WHAT NEEDS TO BE DONE:
Print every line of the listing below, starting with the line that holds "394 382 60.5" and going on through the line that holds "117 211 698.8", both included, and print nothing else.

ENTRIES SHOWN Start Marker

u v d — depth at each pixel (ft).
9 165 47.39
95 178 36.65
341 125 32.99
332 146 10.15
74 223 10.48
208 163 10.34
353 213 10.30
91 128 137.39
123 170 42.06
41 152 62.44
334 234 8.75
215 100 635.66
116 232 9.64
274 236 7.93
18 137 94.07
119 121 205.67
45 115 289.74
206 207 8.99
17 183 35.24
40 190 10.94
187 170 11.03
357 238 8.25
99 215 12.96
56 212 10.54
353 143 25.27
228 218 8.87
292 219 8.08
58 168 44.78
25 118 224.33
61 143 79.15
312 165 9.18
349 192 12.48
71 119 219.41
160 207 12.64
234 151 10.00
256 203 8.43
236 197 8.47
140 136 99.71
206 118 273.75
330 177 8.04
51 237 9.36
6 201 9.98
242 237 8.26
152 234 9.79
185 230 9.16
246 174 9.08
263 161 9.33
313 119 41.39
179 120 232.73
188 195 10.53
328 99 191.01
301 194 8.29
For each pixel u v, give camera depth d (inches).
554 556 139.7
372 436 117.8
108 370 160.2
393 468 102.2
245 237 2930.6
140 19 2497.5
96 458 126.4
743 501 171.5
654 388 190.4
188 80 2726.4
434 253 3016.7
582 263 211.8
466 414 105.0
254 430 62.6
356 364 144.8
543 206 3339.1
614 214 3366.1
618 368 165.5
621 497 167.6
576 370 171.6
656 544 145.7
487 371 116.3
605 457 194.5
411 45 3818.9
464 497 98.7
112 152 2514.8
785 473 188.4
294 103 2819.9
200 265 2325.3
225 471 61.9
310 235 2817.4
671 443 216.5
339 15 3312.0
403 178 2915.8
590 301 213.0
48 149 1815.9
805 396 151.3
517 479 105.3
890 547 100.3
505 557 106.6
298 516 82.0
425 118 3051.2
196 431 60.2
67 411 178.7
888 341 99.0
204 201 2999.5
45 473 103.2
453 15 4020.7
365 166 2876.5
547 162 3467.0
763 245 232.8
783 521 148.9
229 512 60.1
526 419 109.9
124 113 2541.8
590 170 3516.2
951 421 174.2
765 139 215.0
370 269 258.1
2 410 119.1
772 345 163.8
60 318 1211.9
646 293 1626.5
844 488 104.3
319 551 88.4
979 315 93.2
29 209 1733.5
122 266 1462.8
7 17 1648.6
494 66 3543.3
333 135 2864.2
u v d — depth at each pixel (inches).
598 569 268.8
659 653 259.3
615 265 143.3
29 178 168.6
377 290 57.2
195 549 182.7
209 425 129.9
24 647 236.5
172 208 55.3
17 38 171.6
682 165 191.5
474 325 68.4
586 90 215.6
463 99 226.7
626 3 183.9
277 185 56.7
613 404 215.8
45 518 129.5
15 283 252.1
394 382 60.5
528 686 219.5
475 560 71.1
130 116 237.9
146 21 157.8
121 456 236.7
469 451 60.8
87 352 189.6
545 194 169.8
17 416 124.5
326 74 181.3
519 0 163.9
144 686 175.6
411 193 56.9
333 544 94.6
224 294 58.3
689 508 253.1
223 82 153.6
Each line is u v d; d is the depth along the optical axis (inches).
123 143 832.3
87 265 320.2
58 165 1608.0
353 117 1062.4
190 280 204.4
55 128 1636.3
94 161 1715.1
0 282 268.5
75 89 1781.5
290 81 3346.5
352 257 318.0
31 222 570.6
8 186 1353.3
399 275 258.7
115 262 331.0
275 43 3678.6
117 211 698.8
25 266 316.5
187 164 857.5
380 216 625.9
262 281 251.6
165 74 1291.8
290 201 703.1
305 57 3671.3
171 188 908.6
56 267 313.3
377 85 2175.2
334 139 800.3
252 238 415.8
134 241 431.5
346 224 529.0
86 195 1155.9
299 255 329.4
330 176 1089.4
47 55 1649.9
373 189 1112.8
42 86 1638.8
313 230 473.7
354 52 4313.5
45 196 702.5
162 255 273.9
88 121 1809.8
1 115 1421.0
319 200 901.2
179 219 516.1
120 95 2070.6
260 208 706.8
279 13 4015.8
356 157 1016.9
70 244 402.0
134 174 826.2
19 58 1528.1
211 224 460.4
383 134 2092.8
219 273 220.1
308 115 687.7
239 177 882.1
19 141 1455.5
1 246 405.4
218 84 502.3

ENTRIES SHOWN End Marker

ANSWER SECTION:
394 382 60.5
528 686 219.5
475 560 71.1
130 116 237.9
146 21 157.8
121 456 236.7
469 451 60.8
87 352 189.6
545 194 169.8
17 416 124.5
326 74 181.3
519 0 163.9
144 686 175.6
411 193 56.9
333 544 94.6
224 294 58.3
689 508 253.1
223 82 153.6
Each line is u v d; d is the depth along the optical axis (inches).
123 143 832.3
87 265 320.2
58 165 1608.0
353 117 1062.4
190 280 204.4
55 128 1636.3
94 161 1715.1
0 282 268.5
75 89 1781.5
290 81 3346.5
352 257 318.0
31 222 570.6
8 186 1353.3
399 275 258.7
115 262 331.0
275 43 3678.6
117 211 698.8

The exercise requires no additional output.